2010年はいろいろな出来事のあった年だった。北朝鮮攻撃による韓国軍艦の沈没(3月)、中国漁船の日本の監視艇への体当たり(9月)、ロシア大統領の国後島訪問(11月)、北朝鮮による韓国延坪島への軍事攻撃(11月)。周辺の海は波が高かった。こんなに安全保障を意識した年はなかった。だが日本は何も決められなかった。

 普天間基地の移転問題は今年も移転先が決まらなかった。米国政府との約束を守れないまま、5年続けて年を越す。先月、県外移設を要求する仲井真知事が当選し、移転問題の早期決着はさらに遠のいてしまった。膠着状態をどのように打破できるのだろうか。

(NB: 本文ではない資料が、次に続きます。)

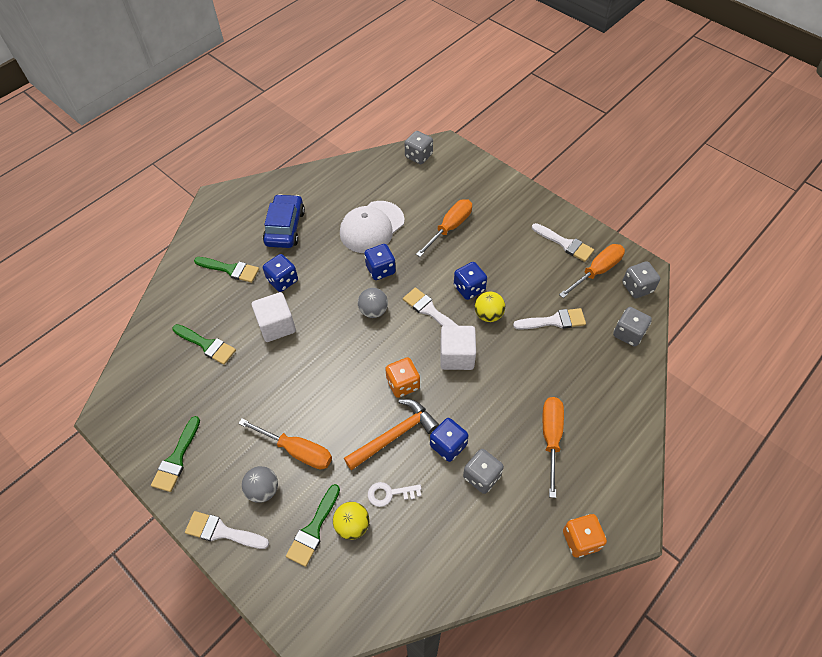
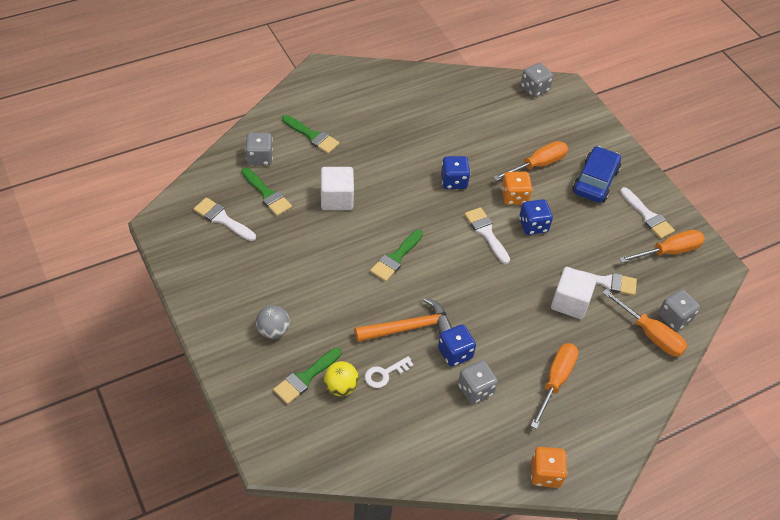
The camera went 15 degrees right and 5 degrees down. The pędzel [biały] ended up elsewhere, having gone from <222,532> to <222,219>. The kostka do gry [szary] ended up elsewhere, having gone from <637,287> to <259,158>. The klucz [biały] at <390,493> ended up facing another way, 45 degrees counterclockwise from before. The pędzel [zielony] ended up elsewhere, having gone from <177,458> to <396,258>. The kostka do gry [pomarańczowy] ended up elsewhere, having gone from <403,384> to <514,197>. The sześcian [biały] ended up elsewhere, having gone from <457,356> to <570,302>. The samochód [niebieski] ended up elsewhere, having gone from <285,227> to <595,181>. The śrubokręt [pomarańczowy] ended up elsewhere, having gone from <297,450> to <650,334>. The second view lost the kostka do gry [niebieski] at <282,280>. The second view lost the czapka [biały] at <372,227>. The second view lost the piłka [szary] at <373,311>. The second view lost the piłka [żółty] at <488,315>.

 たとえば、国が基地周辺に住んでいる沖縄住民に5年間程度の生活保障をして、本土に移住してもらうような具体的な交渉をできないものだろうか。沖縄県民の受け入れに名乗りを上げる本土の県には財政的インセンティブを与えるのもよいだろう。そのために国の借金がちょっとばかり増えることがあっても誰も反対しないだろう。

 鳩山前首相が首相の座を放り出して、民主党の政権担当能力に多くの国民は疑問を持つようになった。そうした中で発足した菅首相への期待感は、その後の中国漁船問題への対応で萎んでしまった。これだけ重要な問題であるにもかかわらず官邸の指導力が行き渡っていないことに国民は驚いた。衝突現場のビデオ写真は関係者のユーチューブへのリークで国民は初めて見た。

 中国の国防予算が激増しているのは誰でも知っている。そんな状況の中で組まれた防衛予算は減額予算となった。2011年から始まる5年間の中期防衛予算を、23兆4900億円としたがこれは2005年から2009年までの当初予算の7500億円減である。周辺国で軍事衝突が起きているに軍事予算を減額するのは常識では考えられない対応である。

 経済面ではどうだったろうか。円高の進行を止めるべく日銀は資金面での超緩和策を打ち出したが、その後また80円台前半に戻ってしまった。昨年末には93円だったから、円高に苦しめられ続けた一年となった。株価も円高による企業業績の悪化懸念から後半は上値の重い展開となり、今年末の日経平均が昨年末の水準を抜けるのか微妙な状況である。

 海外から日本を見ていると、日本は「腑抜け国家」のように見える。脅威を脅威とも感じず、意気地もなく、肝心なことを何も決めない国だからだ。本来ならば、国家の頭脳の部分は首相官邸が掌握し、明確な国家戦略に基づき、行政府を動かして行くのが行政の姿である。国家戦略が不透明で、そのうえ頭脳と手足はバラバラに動いている。それが今の日本である。